→ Provided passage:
++++
Future Energy Ventures Raises €205M Fund II to Scale AI in European Energy Storage and Grid Systems

Future Energy Ventures Raises €205M Fund II to Scale AI in European Energy Storage and Grid Systems

Future Energy Ventures Secures €205M for AI-Driven Energy Innovation

Future Energy Ventures has closed Fund II at €205 million to back startups building AI-first, digital and asset-light solutions for the energy transition. The fund will target Series A and B companies focused on storage optimization, grid flexibility and software that improves operational efficiency across distributed energy assets.

Fueling Europe’s Smart Grid and Storage Evolution

FEV’s investment thesis centers on AI as the layer that connects renewables, battery energy storage systems and flexible demand. Capital will flow to companies developing BESS optimization, predictive maintenance, real-time dispatch algorithms and platforms that coordinate distributed resources to provide frequency response, capacity and market services.

By prioritizing software-driven approaches, the fund aims to accelerate solutions that unlock value from existing assets, improve utilization rates and reduce integration costs for variable generation. Examples include AI models that forecast charge-discharge cycles, software that aggregates household and commercial flexibility, and orchestration tools that balance local and system-level constraints.

Strategic Capital for Energy Security and Growth

Key backers include E.ON SE, the European Investment Fund, KfW Capital and Cassa Depositi e Prestiti. Their participation signals institutional confidence in EnergyTech where attractive financial returns align with public policy goals such as energy sovereignty, decarbonization and grid resilience.

“This fund reflects market recognition that technology-led energy models can deliver strong returns while advancing Europe’s energy transition,” said FEV leadership. The EIF highlighted the opportunity to mobilize growth capital for companies delivering system-level flexibility and supply security.
++++
Dataset entries
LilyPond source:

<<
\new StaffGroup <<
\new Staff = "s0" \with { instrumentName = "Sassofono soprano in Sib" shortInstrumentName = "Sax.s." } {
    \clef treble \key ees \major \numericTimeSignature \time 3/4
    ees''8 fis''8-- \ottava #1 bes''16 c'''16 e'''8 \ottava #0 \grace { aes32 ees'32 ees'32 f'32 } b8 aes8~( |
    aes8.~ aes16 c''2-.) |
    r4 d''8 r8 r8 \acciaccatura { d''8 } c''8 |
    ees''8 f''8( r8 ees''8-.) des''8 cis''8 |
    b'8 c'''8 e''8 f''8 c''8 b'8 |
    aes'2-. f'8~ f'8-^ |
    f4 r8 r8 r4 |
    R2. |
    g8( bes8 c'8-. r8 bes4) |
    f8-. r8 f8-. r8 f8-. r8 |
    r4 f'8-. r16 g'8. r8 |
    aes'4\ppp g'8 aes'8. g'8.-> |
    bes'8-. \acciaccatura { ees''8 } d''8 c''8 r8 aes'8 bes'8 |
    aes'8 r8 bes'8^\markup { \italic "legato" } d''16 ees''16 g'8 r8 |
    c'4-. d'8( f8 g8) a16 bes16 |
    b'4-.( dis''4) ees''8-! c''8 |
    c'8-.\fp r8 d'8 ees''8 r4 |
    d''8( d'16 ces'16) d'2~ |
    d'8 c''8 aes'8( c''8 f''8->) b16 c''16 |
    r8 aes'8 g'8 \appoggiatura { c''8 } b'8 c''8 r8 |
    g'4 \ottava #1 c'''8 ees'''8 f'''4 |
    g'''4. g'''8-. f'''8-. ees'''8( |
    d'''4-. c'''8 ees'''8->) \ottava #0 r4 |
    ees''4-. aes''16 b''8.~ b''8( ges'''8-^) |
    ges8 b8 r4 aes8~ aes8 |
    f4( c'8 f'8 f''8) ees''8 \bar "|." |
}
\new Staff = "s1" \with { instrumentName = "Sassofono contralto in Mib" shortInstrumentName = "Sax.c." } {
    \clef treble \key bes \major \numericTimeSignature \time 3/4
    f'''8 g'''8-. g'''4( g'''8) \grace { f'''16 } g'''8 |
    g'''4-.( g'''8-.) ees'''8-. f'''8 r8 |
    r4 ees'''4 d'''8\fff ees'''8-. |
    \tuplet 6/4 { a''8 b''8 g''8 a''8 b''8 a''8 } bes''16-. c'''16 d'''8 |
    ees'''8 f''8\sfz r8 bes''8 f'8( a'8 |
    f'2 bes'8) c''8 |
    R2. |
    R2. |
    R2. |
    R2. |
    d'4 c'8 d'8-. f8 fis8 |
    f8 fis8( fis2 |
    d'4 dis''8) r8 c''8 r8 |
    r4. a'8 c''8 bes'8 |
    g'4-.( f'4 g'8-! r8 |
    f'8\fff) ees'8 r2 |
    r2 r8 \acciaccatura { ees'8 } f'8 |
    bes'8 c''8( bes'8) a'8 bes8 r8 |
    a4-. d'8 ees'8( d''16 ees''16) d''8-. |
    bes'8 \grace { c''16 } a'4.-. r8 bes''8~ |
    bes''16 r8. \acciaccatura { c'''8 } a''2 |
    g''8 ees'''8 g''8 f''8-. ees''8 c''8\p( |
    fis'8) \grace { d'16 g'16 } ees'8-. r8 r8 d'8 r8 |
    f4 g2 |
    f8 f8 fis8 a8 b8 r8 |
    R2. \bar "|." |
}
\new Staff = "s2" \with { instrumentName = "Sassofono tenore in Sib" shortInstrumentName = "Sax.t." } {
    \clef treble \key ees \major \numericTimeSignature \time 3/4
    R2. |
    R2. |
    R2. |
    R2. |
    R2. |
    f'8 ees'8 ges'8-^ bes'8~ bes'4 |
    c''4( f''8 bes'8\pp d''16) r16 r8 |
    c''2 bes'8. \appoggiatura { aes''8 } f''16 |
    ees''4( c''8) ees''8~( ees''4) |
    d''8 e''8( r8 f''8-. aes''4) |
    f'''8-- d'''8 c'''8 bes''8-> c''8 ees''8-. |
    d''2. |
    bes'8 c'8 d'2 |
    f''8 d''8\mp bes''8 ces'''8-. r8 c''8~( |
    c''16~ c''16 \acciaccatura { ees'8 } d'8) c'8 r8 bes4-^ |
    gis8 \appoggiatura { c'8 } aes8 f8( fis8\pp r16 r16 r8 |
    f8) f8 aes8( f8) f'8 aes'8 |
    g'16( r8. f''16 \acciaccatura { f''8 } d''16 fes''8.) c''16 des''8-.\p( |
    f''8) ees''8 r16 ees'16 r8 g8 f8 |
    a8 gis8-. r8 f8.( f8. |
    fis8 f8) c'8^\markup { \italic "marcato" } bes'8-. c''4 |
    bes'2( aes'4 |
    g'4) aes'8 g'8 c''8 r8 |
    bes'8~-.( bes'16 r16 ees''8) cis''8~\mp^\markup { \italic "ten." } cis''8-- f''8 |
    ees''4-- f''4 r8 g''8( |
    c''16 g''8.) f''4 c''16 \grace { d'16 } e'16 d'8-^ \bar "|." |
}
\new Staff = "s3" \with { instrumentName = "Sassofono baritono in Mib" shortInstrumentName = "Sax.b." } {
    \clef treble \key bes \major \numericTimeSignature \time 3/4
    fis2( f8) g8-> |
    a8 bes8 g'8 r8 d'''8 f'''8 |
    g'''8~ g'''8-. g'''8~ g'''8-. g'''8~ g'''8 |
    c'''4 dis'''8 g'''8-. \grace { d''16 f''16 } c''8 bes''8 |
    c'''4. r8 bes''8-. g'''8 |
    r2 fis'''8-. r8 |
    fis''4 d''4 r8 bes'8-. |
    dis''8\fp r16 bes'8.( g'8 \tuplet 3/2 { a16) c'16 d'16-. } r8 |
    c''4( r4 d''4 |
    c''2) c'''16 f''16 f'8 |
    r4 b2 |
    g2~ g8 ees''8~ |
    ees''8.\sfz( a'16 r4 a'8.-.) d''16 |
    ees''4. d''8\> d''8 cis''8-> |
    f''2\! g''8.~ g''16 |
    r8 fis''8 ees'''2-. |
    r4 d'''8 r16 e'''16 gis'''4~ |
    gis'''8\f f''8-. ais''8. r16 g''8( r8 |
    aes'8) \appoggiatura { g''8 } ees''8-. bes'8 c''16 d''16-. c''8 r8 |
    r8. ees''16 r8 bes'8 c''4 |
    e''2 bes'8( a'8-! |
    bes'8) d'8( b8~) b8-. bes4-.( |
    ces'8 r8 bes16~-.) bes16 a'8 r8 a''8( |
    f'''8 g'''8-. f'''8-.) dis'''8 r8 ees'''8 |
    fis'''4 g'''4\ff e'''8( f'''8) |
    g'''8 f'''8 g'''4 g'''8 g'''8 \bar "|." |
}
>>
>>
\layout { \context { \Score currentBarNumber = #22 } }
++++
→ Problems and tasks:
(1) Decide whether each statement agrees with the fund announcement, answering yes or no and quoting the words that settle it.
(a) The fund will target seed-stage companies.
(b) The European Investment Fund is among the key backers.
(c) Fund II closed at €250 million.
(2) Answer these questions from the fund announcement.
(a) At what amount did Fund II close?
(b) What does FEV's investment thesis treat as the layer connecting renewables, battery energy storage systems and flexible demand?
(c) Which public policy goals does the announcement list?
(3) In one to three sentences, explain what the fund announcement says the fund aims to achieve by prioritizing software-driven approaches.
The data were drawn from a separate source.

→ Response list:
(1)
(a) No: "The fund will target Series A and B companies"
(b) Yes: "Key backers include E.ON SE, the European Investment Fund, KfW Capital and Cassa Depositi e Prestiti."
(c) No: "Future Energy Ventures has closed Fund II at €205 million"

(2)
(a) €205 million.
(b) AI.
(c) Energy sovereignty, decarbonization and grid resilience.

(3) By prioritizing software-driven approaches, the fund aims to accelerate solutions that unlock value from existing assets. It also aims to improve utilization rates and reduce integration costs for variable generation.